Honoria era implacabile e non ci fu particolare che non volle indagare, costringendo la povera amica ad abbandonare ogni reticenza dovuta al suo carattere schivo e alla sua educazione.

Alla terza teiera bollente, Elspeth fu obbligata a entrare in particolari che non avrebbe mai osato confidare a nessun’altra.

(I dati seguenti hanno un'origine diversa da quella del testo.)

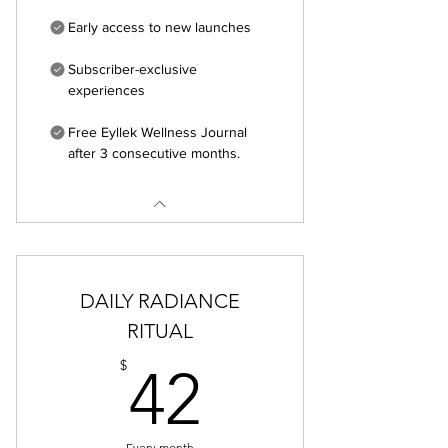
Early access to new launches
Subscriber-exclusive
experiences
Free Eyllek Wellness Journal
after 3 consecutive months.
DAILY RADIANCE
RITUAL
42$
$
42
Every month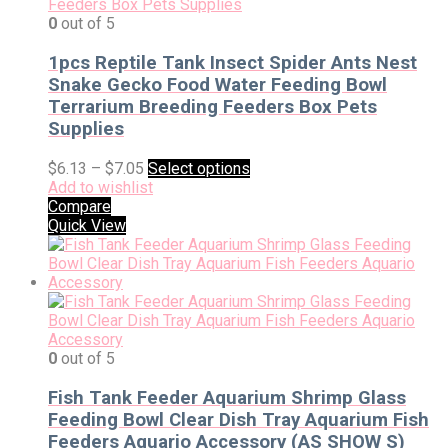
0
out of 5
1pcs Reptile Tank Insect Spider Ants Nest
Snake Gecko Food Water Feeding Bowl
Terrarium Breeding Feeders Box Pets
Supplies
$
6.13
–
$
7.05
Select options
Add to wishlist
Compare
Quick View
0
out of 5
Fish Tank Feeder Aquarium Shrimp Glass
Feeding Bowl Clear Dish Tray Aquarium Fish
Feeders Aquario Accessory (AS SHOW S)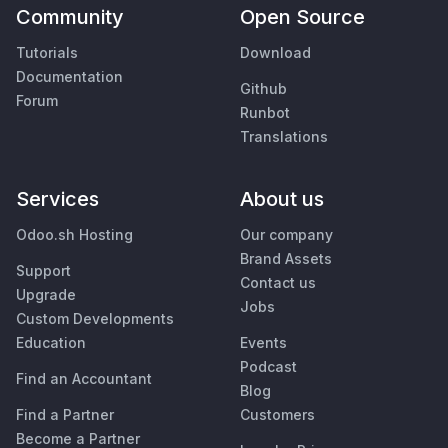
Community
Open Source
Tutorials
Download
Documentation
Github
Forum
Runbot
Translations
Services
About us
Odoo.sh Hosting
Our company
Brand Assets
Support
Contact us
Upgrade
Jobs
Custom Developments
Education
Events
Podcast
Find an Accountant
Blog
Find a Partner
Customers
Become a Partner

«Dunque rischi di essere diseredata se non sposi uno dei due» riassunse Honoria, quando si ritenne soddisfatta dalle informazioni. «E i tuoi pretendenti sono uno peggio dell’altro».

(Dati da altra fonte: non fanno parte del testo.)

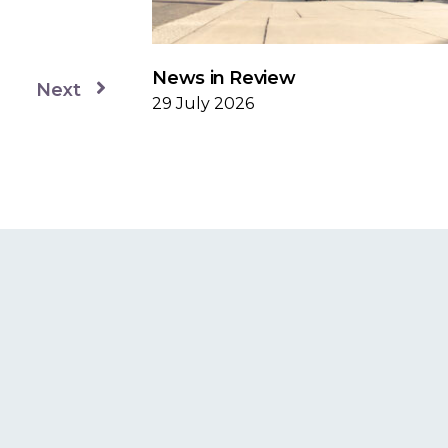
News in Review
Next
29 July 2026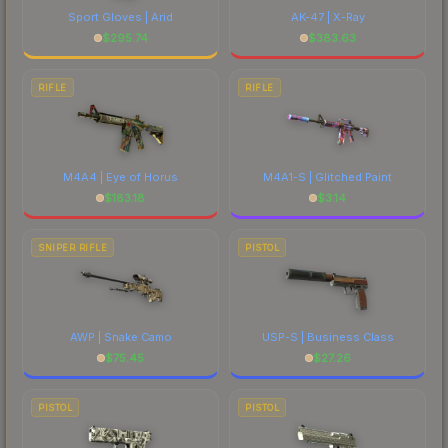
Sport Gloves | Arid
AK-47 | X-Ray
$
295.74
$
383.63
RIFLE
RIFLE
M4A4 | Eye of Horus
M4A1-S | Glitched Paint
$
183.18
$
3.14
SNIPER RIFLE
PISTOL
AWP | Snake Camo
USP-S | Business Class
$
75.45
$
27.26
PISTOL
PISTOL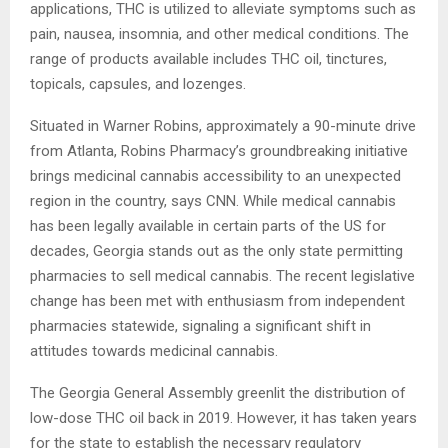
applications, THC is utilized to alleviate symptoms such as
pain, nausea, insomnia, and other medical conditions. The
range of products available includes THC oil, tinctures,
topicals, capsules, and lozenges.
Situated in Warner Robins, approximately a 90-minute drive
from Atlanta, Robins Pharmacy’s groundbreaking initiative
brings medicinal cannabis accessibility to an unexpected
region in the country, says CNN. While medical cannabis
has been legally available in certain parts of the US for
decades, Georgia stands out as the only state permitting
pharmacies to sell medical cannabis. The recent legislative
change has been met with enthusiasm from independent
pharmacies statewide, signaling a significant shift in
attitudes towards medicinal cannabis.
The Georgia General Assembly greenlit the distribution of
low-dose THC oil back in 2019. However, it has taken years
for the state to establish the necessary regulatory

«Non si tratta di loro, ma dell’influenza che Mrs. Davenport ha avuto e ha su di loro. Io…».

Come spiegare? Come spiegare quanto quella donna fosse in grado di piegare la gente, di manipolarla?

Honoria annuì, con una buffa espressione di comprensione. «Sceglierei il vecchio, se fossi in te. C’è speranza che schiatti presto e i suoi orribili figli non costituiranno un problema: fra Eton, Oxford e Gran Tour potresti non vederli nemmeno».

«Honoria!» esclamò Elspeth, indecisa se essere scandalizzata o divertita. Si era quasi dimenticata quell’aspetto della sua personalità: tanto vulcanica, quanto calcolatrice.

La giovane gentildonna rise di gusto. «Ma il vero ostacolo non sarebbero mai i ragazzini. Tua zia, da quanto mi hai detto, ha un grande ascendente su questo signore. Giurerei che finiresti male, fra le grinfie di questi due. La tua cara zia si è impegnata tanto per rovinarti la vita» considerò, scuotendo i riccioli chiarissimi. Ancora una volta, la sua perspicacia colpì Elspeth, quasi quanto l’impetuosità delle sue decisioni. «Perciò, credo che oggi tu abbia incontrato la tua unica vera fortuna. Verrai a stare da me. Immediatamente».

Elspeth per poco non si fece andare di traverso il tè.

«Mia madre sarà felice di conoscerti. Eri l’unica di cui parlavo nelle mie lettere, si è stupita del nostro allontanamento. Sono così felice di averti ritrovata, Elizabeth! Anche se il frangente non è dei migliori».

«Non fu una mia scelta tagliare i rapporti» mormorò Elspeth, arrossendo. «Mia zia aveva chiesto di essere informata delle mie amicizie e dei miei progressi scolastici. Aveva dato ordine di scoraggiare ogni legame con altre ragazze, con la scusa di temere una diminuzione del mio rendimento».

Honoria aprì la bocca, poi la richiuse, per qualche attimo incapace di replicare.

«E… il mio nome non è Elizabeth, ma Elspeth. Sono solo la figlia di un pittore scozzese e di una donna fuggita di casa. Così lontana dalla parentela col Barone di Reay da non averne mai sentito parlare se non da mia zia».

A quel punto Honoria emise un sospiro. «Be’, mia cara, se può esserti di qualche consolazione, tua zia non è l’unica che vive in un mondo di bugie. Io sto per sposarmi con un uomo che non conosco, dato che mio padre morendo ci ha lasciate quasi sul lastrico… ma nessuno lo sa!» sorrise maliziosa. «E ora, mia carissima scozzese, accetti il mio invito oppure hai idee migliori? Mentiremo a mia madre, naturalmente!»

[1] “Possa il gatto mangiarti e possa il diavolo mangiare il gatto!”, insulto in gaelico scozzese.

 

[2] “Potrei insultarvi anche in francese e non capireste la differenza”, francese.